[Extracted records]
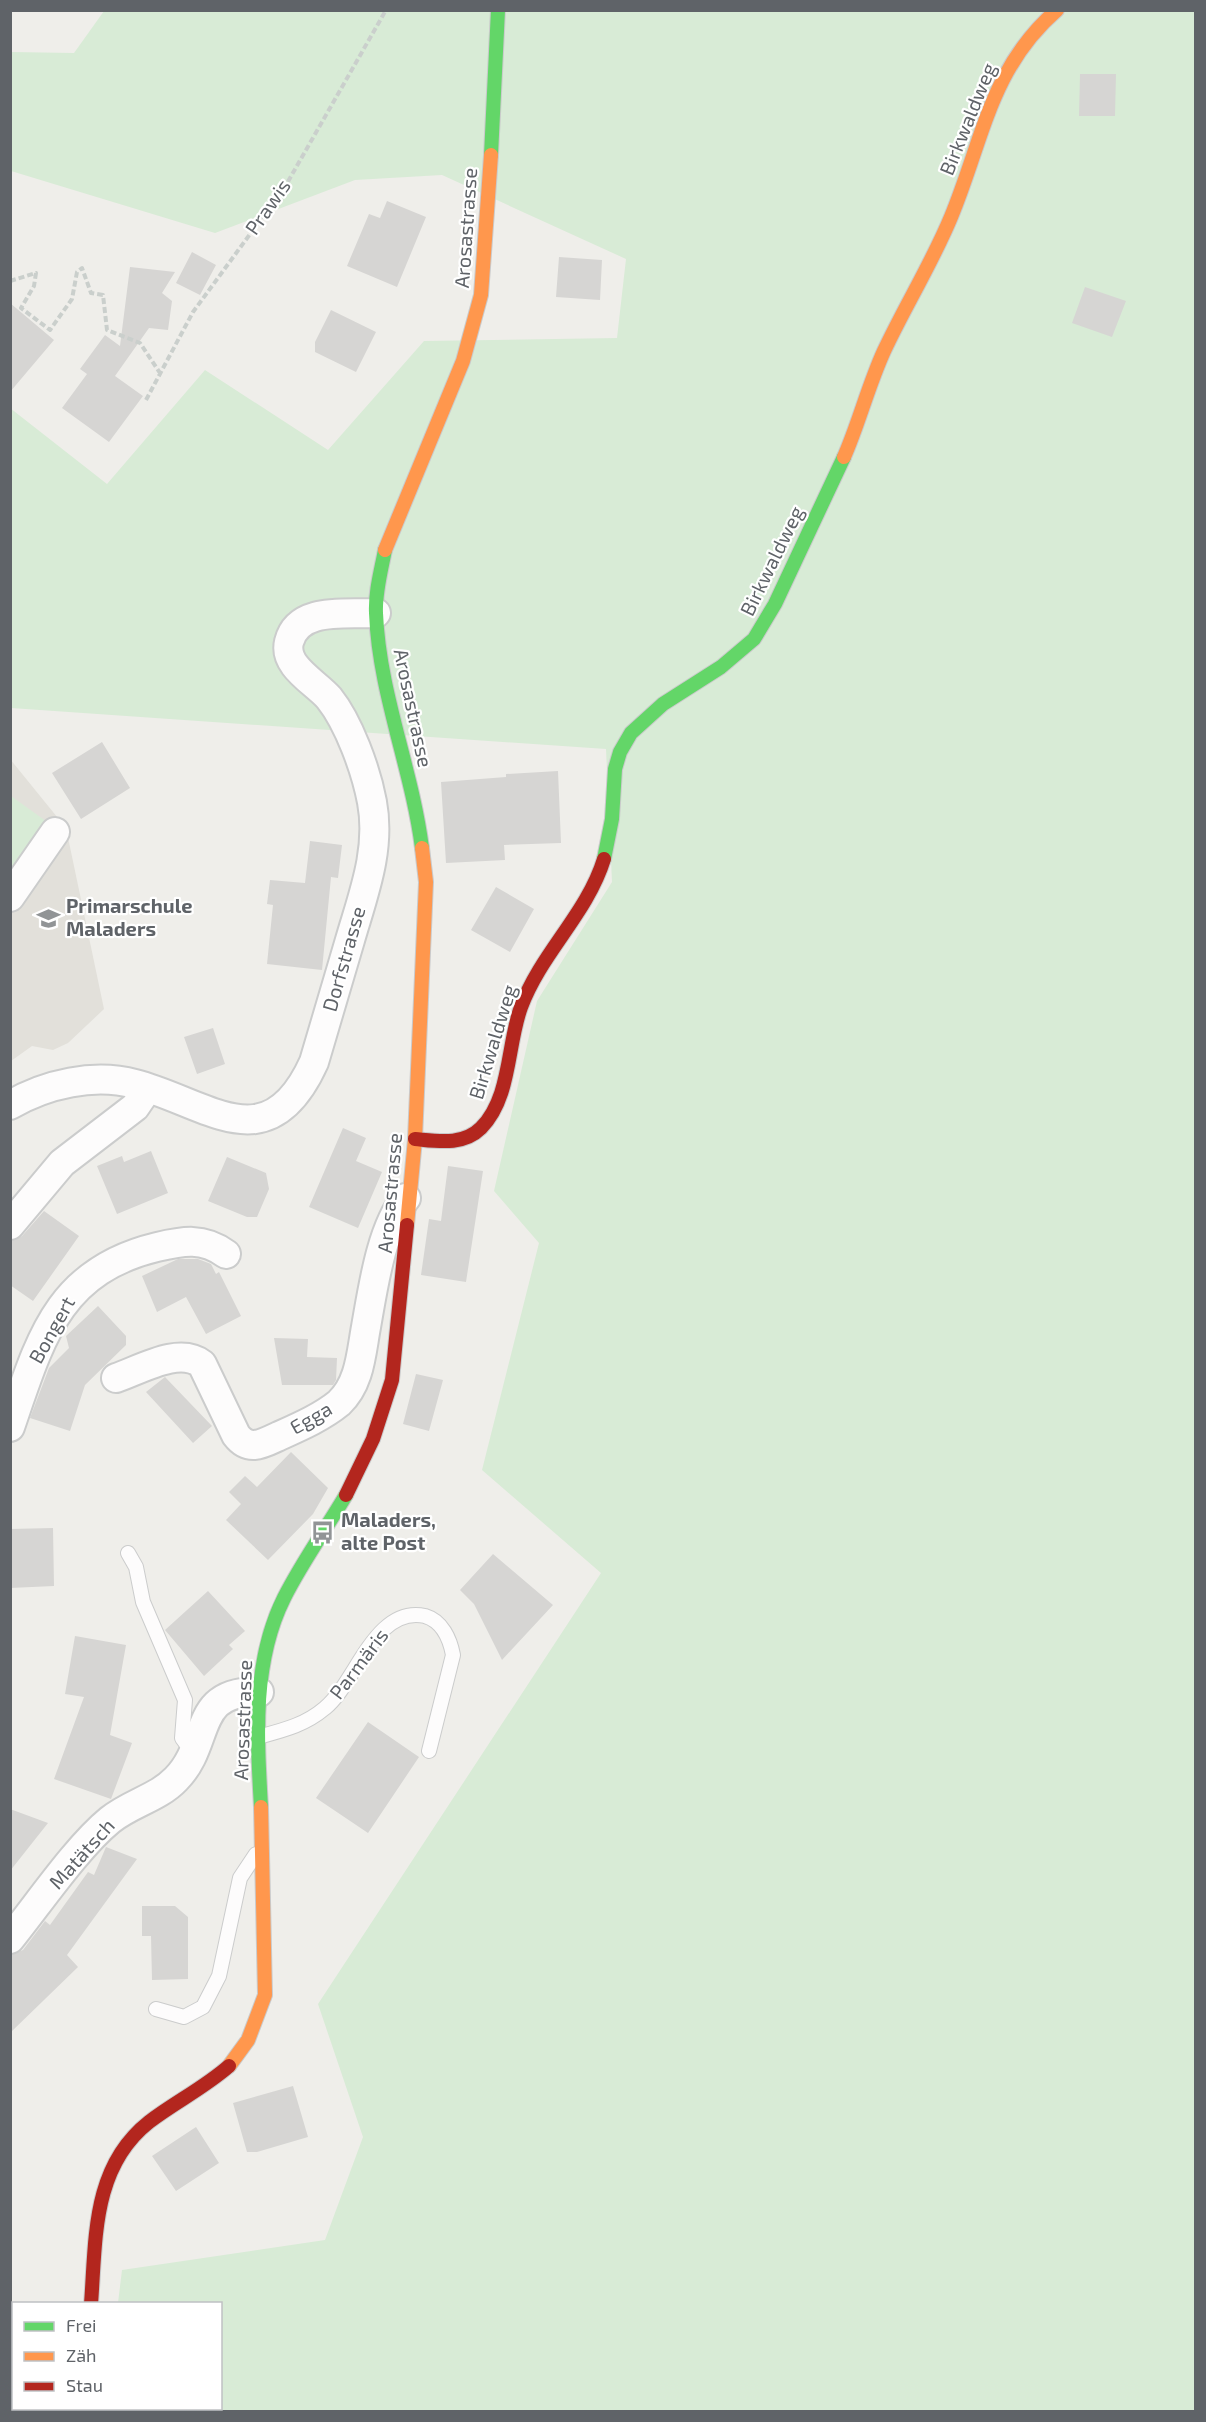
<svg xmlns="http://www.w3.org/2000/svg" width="1206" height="2422" viewBox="0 0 1206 2422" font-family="'Exo 2',sans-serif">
	<rect width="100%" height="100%" fill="#efeeea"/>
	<!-- education -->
	<path fill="#e2e0da" d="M10,759l56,69 38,181 -36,34 -15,7 -21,-4 -21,15z"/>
	<!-- green -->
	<path fill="#d8ebd6" d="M104,11h1091v2400h-1090v-3h115v-104l-102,-1 4,-33 203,-30 38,-103 -45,-133 283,-431 -119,-103 57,-227 -45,-52 43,-190 75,-119 -6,-133 -595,-41 -1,-300 97,76 98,-114 123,80 96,-109 193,-3 9,-79 -184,-84 -87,5 -140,53 -204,-62v-119l63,1z
		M11,796l39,28 -39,56z"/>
	<!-- building -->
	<path fill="#d6d5d3" d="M1080,74h36l-1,42h-36z
		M387,201l39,16 -29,70 -50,-21 22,-52 11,4z
		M192,252l24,13 -16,30 -24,-12z
		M559,257l43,3 -2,40 -44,-3z
		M130,267l45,5 -13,21 10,8 -4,29 -19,-2 -34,48 28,20 -34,46 -47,-34 25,-34 -7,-5 25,-34 15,11z
		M1085,287l41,14 -14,36 -40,-14z
		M10,303l44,37 -44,52z
		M331,310l45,22 -20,40 -41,-20v-10z
		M102,742l28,46 -49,31 -29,-46z
		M558,771l3,72 -57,2 1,15 -59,3 -5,-81 65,-5v-3z
		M310,841l32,4 -4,33 -7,-1 -9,93 -55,-6 6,-59 -6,-1 3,-24 35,3z
		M496,887l38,22 -24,43 -39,-22z
		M213,1028l12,36 -28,10 -13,-37z
		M343,1128l23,10 -10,23 26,11 -24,56 -49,-21z
		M151,1151l17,42 -51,21 -20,-48 25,-10 2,6z
		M227,1157l39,16 3,16 -12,28h-10l-39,-16z
		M448,1166l35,5 -17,111 -45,-7 8,-56 12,2z
		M44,1211l35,25 -46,65 -23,-16v-44l12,-5z
		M178,1259h20l13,5 5,10 3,-2 22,44 -35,18 -20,-37 -29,15 -15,-36z
		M98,1306l28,30v9l-41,40 -15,46 -40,-13 19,-50 20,-20 -3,-12z
		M274,1338l34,1 -1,18 30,1 -1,22 -3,5h-51z
		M416,1374l27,6 -14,51 -26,-7z
		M165,1377l47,49 -19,17 -47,-51z
		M291,1452l37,36 -15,26 -45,46 -42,-40 15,-16 -12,-12 16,-16 12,11z
		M53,1528l1,58 -44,2v-59z
		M493,1554l60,51 -51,55 -28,-56 -14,-14z
		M208,1591l37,40 -16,14 4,4 -29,27 -39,-46z
		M75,1636l51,9 -16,90 22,8 -21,56 -57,-20 30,-82 -19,-3z
		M368,1722l51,35 -51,76 -52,-35z
		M10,1809l38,14 -38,48z
		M106,1847l31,12 -70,96 11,12 -68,66v-78l13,-5 22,-29 5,4 38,-53 6,3z
		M142,1906h33l13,11v62l-36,1 -1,-44h-9z
		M293,2086l15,51 -51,15h-10l-14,-49z
		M196,2127l23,36 -43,28 -24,-35z"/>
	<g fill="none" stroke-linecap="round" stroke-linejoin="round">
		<defs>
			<path id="lane" d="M128,1553l8,14 7,35 42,98 -3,38 11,15
				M258,1737c26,-7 47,-12 67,-29 31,-25 50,-103 100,-92 17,5 25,23 28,39l-24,96
				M156,2009l28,8 19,-10 16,-31 21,-98 16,-24"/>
			<path id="street" d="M10,897l45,-65
				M10,1105c36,-21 84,-32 125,-21 73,19 133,80 179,-22 12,-40 24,-81 36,-122 13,-45 31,-90 22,-138 -6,-32 -23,-79 -43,-104 -14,-16 -46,-32 -40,-56 9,-36 58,-27 87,-29
				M10,1225l52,-62 73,-56 13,-19
				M116,1378c24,-8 63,-32 86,-14l34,71c13,17 26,9 43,1 20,-9 43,-19 60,-33 21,-20 22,-49 27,-76 7,-39 15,-99 40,-129
				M10,1427c30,-87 47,-156 147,-180 26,-6 46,-10 69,7
				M10,1939c29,-36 67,-92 100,-119 21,-17 48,-22 66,-41 36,-36 15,-89 83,-87"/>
			<path id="fast" d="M491,155l7,-145
				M385,550c-4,21 -10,42 -9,63 3,80 36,156 46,235
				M604,859l8,-40 3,-50 5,-17 11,-19 32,-29 58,-37 33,-28 21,-35 69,-147
				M261,1807c-4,-70 -9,-145 23,-209 18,-36 42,-69 62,-103
				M81,2408v4"/>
			<path id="slow" d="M844,457c15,-34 24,-71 40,-106 21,-45 48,-88 67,-134 32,-77 39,-149 106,-207
				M385,550l78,-189 18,-66 10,-140
				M407,1225l8,-86 11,-257 -4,-34
				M229,2066l19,-26 17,-45 -4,-188"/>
			<path id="jam" d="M415,1139c22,2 48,7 66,-11 30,-30 26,-83 40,-121 20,-54 66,-93 83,-148
				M346,1495l27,-56 19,-59 15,-155
				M91,2304c5,-66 1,-137 58,-182 26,-20 55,-34 80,-56"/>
		</defs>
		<!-- lane casing -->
		<use href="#lane" stroke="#cbcccc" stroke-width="16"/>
		<!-- street casing -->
		<use href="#street" stroke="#cbcccc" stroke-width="32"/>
		<!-- fast casing -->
		<use href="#fast" stroke="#cacacb" stroke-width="16"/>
		<!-- slow casing -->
		<use href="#slow" stroke="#cacacb" stroke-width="16"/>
		<!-- jam casing -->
		<use href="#jam" stroke="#cacacb" stroke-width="16"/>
		<!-- path -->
		<path stroke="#cacfcc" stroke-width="4" stroke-dasharray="6 3" stroke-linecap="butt" d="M10,281l26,-8 -2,13 -13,22 29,22 22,-31 5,-27 5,-4 9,25 12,2 4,35 33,13 20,30
			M146,400l47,-88 93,-127 100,-175"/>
		<!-- lane -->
		<use href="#lane" stroke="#fdfcfc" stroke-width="14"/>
		<!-- street -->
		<use href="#street" stroke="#fdfcfc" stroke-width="28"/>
		<!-- fast -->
		<use href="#fast" stroke="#63d668" stroke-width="14"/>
		<!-- slow -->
		<use href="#slow" stroke="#ff974d" stroke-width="14"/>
		<!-- jam -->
		<use href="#jam" stroke="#b3261e" stroke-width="14"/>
	</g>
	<!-- icons -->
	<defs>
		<symbol id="school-bare" viewBox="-9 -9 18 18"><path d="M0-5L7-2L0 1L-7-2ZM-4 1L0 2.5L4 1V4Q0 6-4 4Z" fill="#919496" stroke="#fff" stroke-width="2.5" paint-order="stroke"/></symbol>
		<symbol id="bus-bare" viewBox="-9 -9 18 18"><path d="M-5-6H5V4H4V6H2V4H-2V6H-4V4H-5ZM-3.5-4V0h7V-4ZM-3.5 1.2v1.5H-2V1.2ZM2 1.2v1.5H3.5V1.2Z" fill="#919496" stroke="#fff" stroke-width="2.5" paint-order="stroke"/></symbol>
	</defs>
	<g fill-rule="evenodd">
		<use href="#school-bare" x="32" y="902" width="33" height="33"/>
		<use href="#bus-bare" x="306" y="1516" width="33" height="33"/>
	</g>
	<g text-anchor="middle" stroke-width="4.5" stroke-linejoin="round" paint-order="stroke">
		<!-- street labels -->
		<g font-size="20" fill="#5f6368" stroke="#fff">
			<text transform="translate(968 119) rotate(-68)" y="7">Birkwaldweg</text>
			<text transform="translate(268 207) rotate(-55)" y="7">Prawis</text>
			<text transform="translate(466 228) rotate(-86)" y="7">Arosastrasse</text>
			<text transform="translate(772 561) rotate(-64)" y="7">Birkwaldweg</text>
			<text transform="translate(413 708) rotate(78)" y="7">Arosastrasse</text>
			<text transform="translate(344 959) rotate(-74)" y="7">Dorfstrasse</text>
			<text transform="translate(493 1042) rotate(-73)" y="7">Birkwaldweg</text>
			<text transform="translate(390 1193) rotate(-85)" y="7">Arosastrasse</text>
			<text transform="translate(52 1330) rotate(-61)" y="7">Bongert</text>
			<text transform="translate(311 1418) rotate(-30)" y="7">Egga</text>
			<text transform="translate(359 1664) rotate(-53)" y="7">Parmäris</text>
			<text transform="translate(243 1720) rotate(-88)" y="7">Arosastrasse</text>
			<text transform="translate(82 1854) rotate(-48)" y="7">Matätsch</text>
		</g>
		<!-- poi labels -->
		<g font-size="20" font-weight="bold" fill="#5f6368" stroke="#fff" text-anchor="start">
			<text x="66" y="913">Primarschule<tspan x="66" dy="23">Maladers</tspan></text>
			<text x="341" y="1527">Maladers,<tspan x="341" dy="23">alte Post</tspan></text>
		</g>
	</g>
	<!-- border -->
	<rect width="1206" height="2422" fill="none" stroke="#5f6368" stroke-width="24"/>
	<!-- legend -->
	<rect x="12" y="2302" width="210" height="108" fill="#ffffff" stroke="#bfc1c3" stroke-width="1.5"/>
	<rect x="24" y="2322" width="30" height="9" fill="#63d668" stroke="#bfc1c3" stroke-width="1.5"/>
	<text x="66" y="2332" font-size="18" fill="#5f6368">Frei</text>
	<rect x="24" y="2352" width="30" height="9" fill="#ff974d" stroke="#bfc1c3" stroke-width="1.5"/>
	<text x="66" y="2362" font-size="18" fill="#5f6368">Zäh</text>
	<rect x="24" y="2382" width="30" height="9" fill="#b3261e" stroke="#bfc1c3" stroke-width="1.5"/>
	<text x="66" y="2392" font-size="18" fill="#5f6368">Stau</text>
</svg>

> _What the exercise asks_
Going back to the entries above, set down exactly the lines that begin at the one with "M10,1809l38,14 -38,48z" and end at the one with "M261,1807c-4,-70 -9,-145 23,-209", both included, and nothing else.

> _Task answer_
		M10,1809l38,14 -38,48z
		M106,1847l31,12 -70,96 11,12 -68,66v-78l13,-5 22,-29 5,4 38,-53 6,3z
		M142,1906h33l13,11v62l-36,1 -1,-44h-9z
		M293,2086l15,51 -51,15h-10l-14,-49z
		M196,2127l23,36 -43,28 -24,-35z"/>
	<g fill="none" stroke-linecap="round" stroke-linejoin="round">
		<defs>
			<path id="lane" d="M128,1553l8,14 7,35 42,98 -3,38 11,15
				M258,1737c26,-7 47,-12 67,-29 31,-25 50,-103 100,-92 17,5 25,23 28,39l-24,96
				M156,2009l28,8 19,-10 16,-31 21,-98 16,-24"/>
			<path id="street" d="M10,897l45,-65
				M10,1105c36,-21 84,-32 125,-21 73,19 133,80 179,-22 12,-40 24,-81 36,-122 13,-45 31,-90 22,-138 -6,-32 -23,-79 -43,-104 -14,-16 -46,-32 -40,-56 9,-36 58,-27 87,-29
				M10,1225l52,-62 73,-56 13,-19
				M116,1378c24,-8 63,-32 86,-14l34,71c13,17 26,9 43,1 20,-9 43,-19 60,-33 21,-20 22,-49 27,-76 7,-39 15,-99 40,-129
				M10,1427c30,-87 47,-156 147,-180 26,-6 46,-10 69,7
				M10,1939c29,-36 67,-92 100,-119 21,-17 48,-22 66,-41 36,-36 15,-89 83,-87"/>
			<path id="fast" d="M491,155l7,-145
				M385,550c-4,21 -10,42 -9,63 3,80 36,156 46,235
				M604,859l8,-40 3,-50 5,-17 11,-19 32,-29 58,-37 33,-28 21,-35 69,-147
				M261,1807c-4,-70 -9,-145 23,-209 18,-36 42,-69 62,-103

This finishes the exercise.